Third position for OpenMS
OpenMS is an open-source software C++ library for LC/MS data management and analyses, developed at the Free University of Berlin, the University of University of Tübingen, and the ETH Zurich. It provides a large number of tools (+200) to analyze proteomics datasets, in the form of command lines.
These tools can perform the following tasks:
- Import, export and conversion of vendor formats and several open community-driven XML formats (LINK and make a list somewhere).
- Preprocessing of spectra: Filtering based on various properties, Peak picking, Baseline and noise filtering.
- MS2 spectrum identification: Support for third-party peptide search engines, own customisable and extensible basic search engine, indexing of peptides in custom protein databases with SeqAn, statistical validation via posterior error probability and FDR/q-value calculation, combining results of different peptide search engines with ConsensusID.
- Working with MS1 maps.
- Protein inference with Fido.
- Visualisation of spectra (on all MS levels), features and peptide identifications in our TOPPView.

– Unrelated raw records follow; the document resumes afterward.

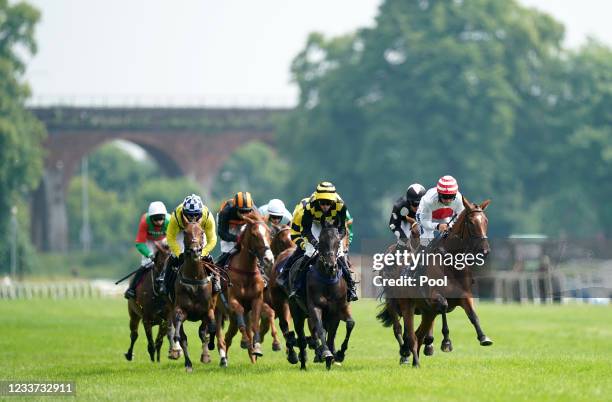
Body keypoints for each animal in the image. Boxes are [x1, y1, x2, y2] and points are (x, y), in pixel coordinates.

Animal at [167, 221, 218, 372]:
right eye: (185, 232)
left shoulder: (208, 310)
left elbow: (210, 329)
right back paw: (188, 363)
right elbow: (180, 332)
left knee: (203, 331)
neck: (194, 277)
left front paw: (209, 348)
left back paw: (206, 354)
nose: (195, 251)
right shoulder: (179, 309)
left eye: (202, 232)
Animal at [290, 225, 354, 370]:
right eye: (321, 242)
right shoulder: (315, 307)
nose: (331, 266)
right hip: (296, 312)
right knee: (301, 337)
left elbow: (338, 330)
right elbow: (320, 330)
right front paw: (326, 353)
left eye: (337, 242)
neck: (327, 278)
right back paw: (303, 364)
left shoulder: (337, 310)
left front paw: (335, 357)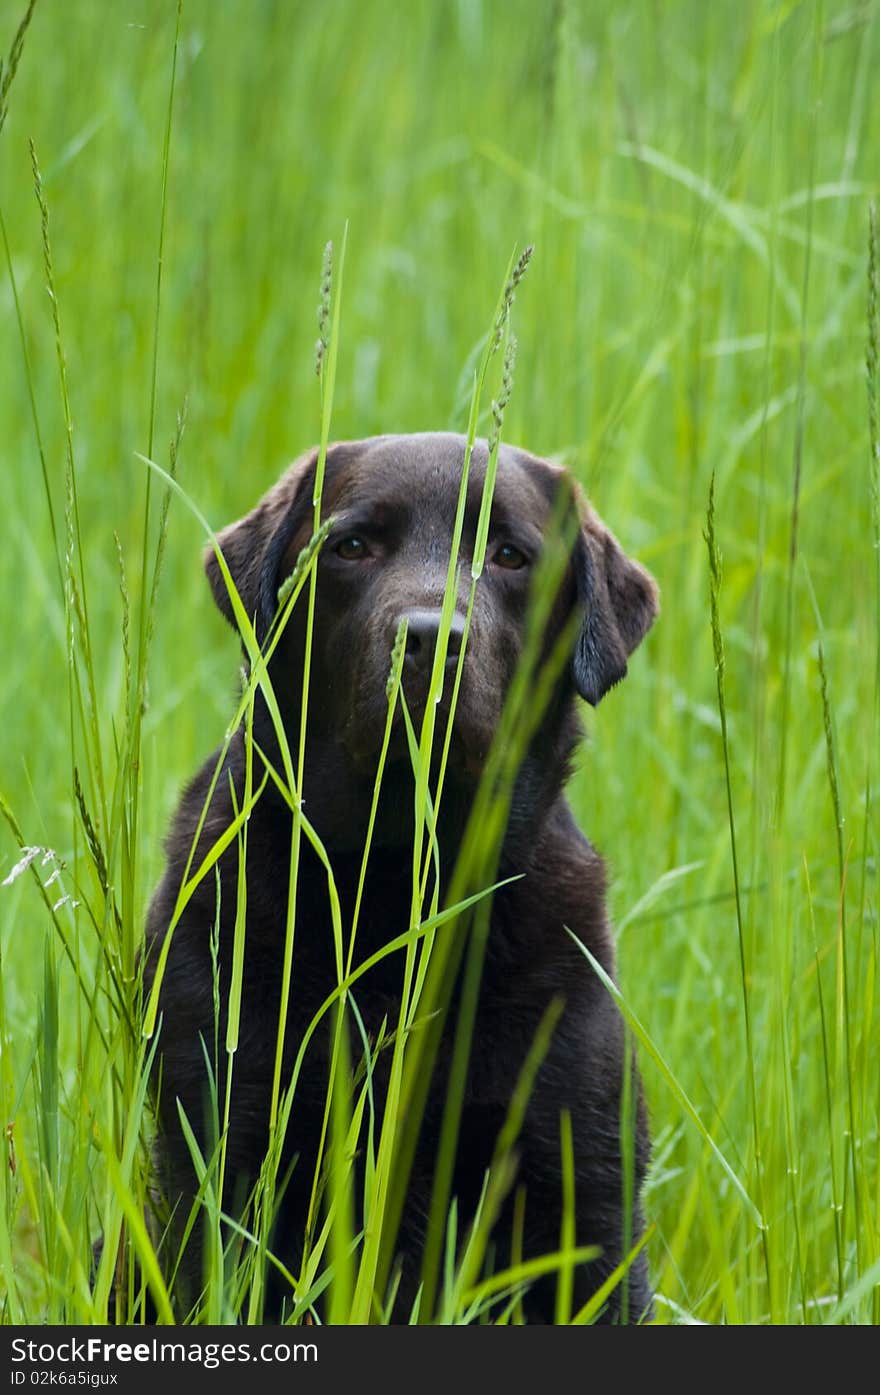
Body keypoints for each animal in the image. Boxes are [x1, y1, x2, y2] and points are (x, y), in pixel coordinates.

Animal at [142, 432, 655, 1316]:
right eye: (352, 546)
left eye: (510, 555)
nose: (431, 637)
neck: (397, 881)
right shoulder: (218, 1145)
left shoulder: (582, 1181)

- Finding RNA and protein-protein crosslinks.
- Identification of phosphorylation sites with Luciphor.
- Support for data independent acquisition via OpenSWATH integration.
OpenMS is free software available here under the three clause BSD license and runs under Windows, macOS and Linux.
Zhang et al. (2014). High-Throughput Proteomics. Annu. Rev. Anal. Chem.
Tsai et al. (2016). Preprocessing and Analysis of LC-MS-Based Proteomic Data. Methods Mol Biol.
Tyanova et al. (2015). Visualisation of LC-MS/MS proteomics data in MaxQuant. Proteomics.
Röst et al. (2016). OpenMs: a flexible open-source software platform for mass spectrometry data analysis. Nature Methods.
Zhang et al. (2012). PEAKS DB: De Novo Sequencing Assisted Database Search for Sensitive and Accurate Peptide Identification. Mol. Cell. Proteomics.